When turning some lines into lower case, R throws an error that I didn't expect.
Error in tolower(readLines(x, encoding = "UTF-8")) :
invalid input '/home/nobackup/SONAR/COMPACT/WR-P-E-L/WR-P-E-L0000106.data.ids.xml: <sentence>Fijne dag en take care ðŸ€</sentence>' in 'utf8towcs'
ðŸ€
is the culprit. However, why does this happen?

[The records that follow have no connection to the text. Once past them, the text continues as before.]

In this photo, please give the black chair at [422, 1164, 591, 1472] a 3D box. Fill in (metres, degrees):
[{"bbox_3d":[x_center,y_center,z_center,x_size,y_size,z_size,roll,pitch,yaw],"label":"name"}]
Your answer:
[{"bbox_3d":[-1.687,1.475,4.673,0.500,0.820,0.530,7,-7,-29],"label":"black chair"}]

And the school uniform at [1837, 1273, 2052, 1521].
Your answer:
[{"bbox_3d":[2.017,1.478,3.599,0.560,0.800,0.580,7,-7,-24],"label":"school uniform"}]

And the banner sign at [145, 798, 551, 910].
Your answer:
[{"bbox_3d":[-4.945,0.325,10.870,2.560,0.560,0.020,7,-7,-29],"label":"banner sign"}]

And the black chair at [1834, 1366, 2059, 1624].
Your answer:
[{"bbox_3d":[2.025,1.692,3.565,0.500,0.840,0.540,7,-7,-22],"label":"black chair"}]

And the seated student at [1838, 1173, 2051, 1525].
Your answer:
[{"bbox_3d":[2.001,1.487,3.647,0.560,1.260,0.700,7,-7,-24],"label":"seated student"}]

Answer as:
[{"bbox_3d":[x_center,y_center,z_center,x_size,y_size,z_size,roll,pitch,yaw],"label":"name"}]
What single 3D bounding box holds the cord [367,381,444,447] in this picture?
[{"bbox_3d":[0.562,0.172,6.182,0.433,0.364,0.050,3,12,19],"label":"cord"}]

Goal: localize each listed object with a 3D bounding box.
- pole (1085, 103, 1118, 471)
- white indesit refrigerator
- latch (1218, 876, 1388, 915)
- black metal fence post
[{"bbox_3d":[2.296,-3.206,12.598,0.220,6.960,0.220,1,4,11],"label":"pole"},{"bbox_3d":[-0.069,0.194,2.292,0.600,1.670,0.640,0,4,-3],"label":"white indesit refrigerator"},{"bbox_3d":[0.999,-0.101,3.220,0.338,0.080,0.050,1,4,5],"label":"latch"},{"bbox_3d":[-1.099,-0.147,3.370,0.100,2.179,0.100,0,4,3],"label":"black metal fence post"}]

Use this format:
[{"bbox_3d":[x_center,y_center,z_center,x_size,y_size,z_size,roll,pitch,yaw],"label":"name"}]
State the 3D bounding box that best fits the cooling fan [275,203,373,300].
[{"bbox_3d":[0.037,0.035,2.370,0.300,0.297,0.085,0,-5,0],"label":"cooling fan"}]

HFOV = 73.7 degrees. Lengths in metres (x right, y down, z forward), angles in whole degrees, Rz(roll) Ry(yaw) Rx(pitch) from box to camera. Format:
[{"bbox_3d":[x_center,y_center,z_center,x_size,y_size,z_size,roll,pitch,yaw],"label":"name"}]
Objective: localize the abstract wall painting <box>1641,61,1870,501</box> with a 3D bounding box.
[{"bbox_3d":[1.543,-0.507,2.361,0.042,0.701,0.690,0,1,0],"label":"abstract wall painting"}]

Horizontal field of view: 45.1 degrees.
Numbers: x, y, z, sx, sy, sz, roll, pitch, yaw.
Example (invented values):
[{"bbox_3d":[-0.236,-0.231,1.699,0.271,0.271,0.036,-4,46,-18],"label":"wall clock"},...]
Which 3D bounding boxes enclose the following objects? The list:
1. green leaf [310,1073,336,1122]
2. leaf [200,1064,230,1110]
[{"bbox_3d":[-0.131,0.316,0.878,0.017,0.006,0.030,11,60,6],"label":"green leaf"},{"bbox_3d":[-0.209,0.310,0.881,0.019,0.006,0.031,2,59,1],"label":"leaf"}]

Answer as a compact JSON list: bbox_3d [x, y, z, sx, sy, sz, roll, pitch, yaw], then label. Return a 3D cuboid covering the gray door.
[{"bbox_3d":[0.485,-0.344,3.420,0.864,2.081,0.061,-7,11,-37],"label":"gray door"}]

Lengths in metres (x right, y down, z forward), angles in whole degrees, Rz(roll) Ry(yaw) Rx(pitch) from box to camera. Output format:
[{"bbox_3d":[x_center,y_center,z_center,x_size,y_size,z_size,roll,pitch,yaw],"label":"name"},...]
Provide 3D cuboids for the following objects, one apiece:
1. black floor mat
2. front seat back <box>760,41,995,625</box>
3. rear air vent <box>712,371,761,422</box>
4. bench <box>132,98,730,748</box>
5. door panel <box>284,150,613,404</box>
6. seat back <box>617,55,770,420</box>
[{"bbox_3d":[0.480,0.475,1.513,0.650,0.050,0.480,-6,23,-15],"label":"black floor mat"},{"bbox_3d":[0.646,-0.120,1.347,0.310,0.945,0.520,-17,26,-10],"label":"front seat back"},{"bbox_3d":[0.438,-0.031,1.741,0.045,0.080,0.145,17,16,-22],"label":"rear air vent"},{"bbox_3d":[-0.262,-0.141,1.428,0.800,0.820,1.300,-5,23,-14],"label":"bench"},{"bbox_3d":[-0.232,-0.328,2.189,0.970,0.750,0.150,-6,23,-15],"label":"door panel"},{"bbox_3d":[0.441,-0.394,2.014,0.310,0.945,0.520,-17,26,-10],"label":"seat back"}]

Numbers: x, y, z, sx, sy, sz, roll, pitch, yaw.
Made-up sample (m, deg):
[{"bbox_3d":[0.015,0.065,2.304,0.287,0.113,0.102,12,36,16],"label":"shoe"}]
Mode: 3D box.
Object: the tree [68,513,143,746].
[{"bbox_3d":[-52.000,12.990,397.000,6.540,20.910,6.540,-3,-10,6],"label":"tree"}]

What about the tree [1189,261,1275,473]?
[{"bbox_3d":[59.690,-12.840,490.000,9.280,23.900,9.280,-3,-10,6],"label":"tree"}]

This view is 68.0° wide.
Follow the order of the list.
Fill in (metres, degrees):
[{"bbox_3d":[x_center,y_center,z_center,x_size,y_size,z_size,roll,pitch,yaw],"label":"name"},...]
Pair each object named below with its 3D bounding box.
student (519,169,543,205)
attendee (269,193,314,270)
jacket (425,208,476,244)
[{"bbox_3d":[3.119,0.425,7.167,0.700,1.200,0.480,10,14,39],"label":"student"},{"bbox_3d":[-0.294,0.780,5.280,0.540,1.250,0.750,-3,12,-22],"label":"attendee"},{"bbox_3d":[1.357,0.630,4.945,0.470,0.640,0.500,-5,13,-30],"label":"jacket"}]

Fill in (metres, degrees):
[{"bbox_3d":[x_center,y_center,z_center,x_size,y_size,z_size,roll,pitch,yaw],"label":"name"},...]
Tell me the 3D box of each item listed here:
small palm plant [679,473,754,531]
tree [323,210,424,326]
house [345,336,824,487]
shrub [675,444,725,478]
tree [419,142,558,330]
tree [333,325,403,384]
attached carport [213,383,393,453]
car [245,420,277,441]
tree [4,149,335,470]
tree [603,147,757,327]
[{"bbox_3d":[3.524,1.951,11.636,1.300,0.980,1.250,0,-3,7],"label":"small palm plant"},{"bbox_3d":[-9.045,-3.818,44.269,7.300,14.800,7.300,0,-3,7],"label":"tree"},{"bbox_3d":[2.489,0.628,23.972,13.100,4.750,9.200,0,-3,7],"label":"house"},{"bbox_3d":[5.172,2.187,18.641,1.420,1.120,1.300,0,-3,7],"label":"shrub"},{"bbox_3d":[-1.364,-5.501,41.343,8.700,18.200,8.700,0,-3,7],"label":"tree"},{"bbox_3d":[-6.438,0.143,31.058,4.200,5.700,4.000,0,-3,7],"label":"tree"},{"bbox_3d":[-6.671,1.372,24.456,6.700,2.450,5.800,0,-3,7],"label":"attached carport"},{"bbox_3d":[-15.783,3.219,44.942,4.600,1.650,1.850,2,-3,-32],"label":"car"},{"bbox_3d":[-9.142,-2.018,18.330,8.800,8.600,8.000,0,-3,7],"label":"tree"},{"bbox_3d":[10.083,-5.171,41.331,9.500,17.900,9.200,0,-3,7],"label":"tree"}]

I figured this was an encoding problem, but my readLines function clearly states that the encoding has to be UTF-8. What's going on?
Example data for x
:
/home/nobackup/SONAR/COMPACT/WR-P-E-L/WR-P-E-L0000106.data.ids.xml: <sentence>Take care !</sentence>
/home/nobackup/SONAR/COMPACT/WR-P-E-L/WR-P-E-L0000106.data.ids.xml: <sentence>Take care meisje X</sentence>
/home/nobackup/SONAR/COMPACT/WR-P-E-L/WR-P-E-L0000106.data.ids.xml: <sentence>Hele fijne dag en take care ☀⛄</sentence>
I am aware of solutions (I found this one works best) but I want to know why the encoding doesn't work correctly. What goes wrong?